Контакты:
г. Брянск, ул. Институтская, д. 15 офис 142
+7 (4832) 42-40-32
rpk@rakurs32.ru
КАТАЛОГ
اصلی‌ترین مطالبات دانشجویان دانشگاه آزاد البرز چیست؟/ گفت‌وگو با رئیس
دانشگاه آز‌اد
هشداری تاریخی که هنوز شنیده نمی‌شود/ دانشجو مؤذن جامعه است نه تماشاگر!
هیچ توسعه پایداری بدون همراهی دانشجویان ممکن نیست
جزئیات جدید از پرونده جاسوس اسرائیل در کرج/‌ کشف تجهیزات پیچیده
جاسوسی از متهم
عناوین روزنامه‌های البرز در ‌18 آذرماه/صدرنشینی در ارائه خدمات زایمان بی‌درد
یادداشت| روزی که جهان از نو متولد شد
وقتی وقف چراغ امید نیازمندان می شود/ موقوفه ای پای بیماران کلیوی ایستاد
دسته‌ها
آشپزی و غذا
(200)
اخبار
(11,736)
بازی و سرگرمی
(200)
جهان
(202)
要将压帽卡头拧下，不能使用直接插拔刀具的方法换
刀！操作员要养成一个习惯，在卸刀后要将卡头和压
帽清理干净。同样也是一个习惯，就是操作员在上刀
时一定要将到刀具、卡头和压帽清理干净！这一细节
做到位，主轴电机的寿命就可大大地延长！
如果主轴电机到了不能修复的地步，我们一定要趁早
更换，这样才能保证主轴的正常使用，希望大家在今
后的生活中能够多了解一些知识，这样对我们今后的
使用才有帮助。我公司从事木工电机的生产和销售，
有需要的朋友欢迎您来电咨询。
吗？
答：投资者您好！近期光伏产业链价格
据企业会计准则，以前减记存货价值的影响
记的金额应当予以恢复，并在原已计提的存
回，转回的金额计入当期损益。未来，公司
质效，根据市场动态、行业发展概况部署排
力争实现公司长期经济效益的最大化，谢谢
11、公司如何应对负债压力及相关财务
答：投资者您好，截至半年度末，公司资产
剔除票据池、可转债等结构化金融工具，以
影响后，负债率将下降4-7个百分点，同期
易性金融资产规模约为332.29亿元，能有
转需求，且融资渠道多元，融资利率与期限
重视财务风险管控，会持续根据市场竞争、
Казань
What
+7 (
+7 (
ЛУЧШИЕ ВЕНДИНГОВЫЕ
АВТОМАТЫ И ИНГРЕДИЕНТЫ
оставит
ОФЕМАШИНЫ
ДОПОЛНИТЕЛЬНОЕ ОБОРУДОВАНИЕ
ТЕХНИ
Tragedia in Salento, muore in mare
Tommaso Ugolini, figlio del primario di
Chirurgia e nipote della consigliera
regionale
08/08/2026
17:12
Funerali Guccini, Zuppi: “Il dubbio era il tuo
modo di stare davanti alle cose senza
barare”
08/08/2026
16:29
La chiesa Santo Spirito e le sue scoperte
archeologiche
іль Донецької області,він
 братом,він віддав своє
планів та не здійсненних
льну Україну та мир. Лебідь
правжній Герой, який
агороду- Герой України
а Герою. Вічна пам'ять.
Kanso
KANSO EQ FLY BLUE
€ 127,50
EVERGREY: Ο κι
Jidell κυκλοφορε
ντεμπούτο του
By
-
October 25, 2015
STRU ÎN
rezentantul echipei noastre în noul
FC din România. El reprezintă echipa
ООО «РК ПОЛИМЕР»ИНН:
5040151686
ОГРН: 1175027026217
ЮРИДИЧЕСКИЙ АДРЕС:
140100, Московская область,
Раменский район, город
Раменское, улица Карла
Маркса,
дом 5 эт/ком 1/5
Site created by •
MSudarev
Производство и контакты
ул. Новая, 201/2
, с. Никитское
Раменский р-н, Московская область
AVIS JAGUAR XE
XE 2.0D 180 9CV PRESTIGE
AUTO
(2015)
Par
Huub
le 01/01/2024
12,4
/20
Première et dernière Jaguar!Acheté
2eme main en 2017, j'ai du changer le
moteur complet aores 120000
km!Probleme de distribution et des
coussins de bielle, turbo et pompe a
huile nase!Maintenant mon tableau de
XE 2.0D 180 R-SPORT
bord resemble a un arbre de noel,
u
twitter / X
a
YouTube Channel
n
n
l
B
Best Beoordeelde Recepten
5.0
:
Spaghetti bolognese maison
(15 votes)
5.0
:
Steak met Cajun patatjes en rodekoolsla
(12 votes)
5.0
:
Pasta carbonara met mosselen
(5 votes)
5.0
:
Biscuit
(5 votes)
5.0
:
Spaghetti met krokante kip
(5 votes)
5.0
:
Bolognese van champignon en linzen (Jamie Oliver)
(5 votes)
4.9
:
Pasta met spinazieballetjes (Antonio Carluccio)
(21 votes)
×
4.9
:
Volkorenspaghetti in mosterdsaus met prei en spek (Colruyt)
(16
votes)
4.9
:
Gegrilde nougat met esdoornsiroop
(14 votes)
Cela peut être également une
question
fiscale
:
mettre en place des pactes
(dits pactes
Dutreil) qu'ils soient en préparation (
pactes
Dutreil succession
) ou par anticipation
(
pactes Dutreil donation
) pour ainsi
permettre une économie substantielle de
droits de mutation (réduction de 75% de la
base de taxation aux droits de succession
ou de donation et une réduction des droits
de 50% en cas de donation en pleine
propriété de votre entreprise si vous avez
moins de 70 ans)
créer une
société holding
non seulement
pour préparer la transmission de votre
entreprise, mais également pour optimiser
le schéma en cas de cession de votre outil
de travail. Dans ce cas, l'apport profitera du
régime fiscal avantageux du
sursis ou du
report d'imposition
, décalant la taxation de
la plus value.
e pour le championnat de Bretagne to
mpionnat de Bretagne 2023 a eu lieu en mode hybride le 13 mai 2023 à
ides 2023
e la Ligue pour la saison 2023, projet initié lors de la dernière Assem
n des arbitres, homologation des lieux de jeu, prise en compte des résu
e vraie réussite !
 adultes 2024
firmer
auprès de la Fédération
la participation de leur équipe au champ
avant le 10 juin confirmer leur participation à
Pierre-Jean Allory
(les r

# Assignment:
Across all the entries, count the lines that contain the word "جهان" and give the number by itself.

# Solved exercise:
2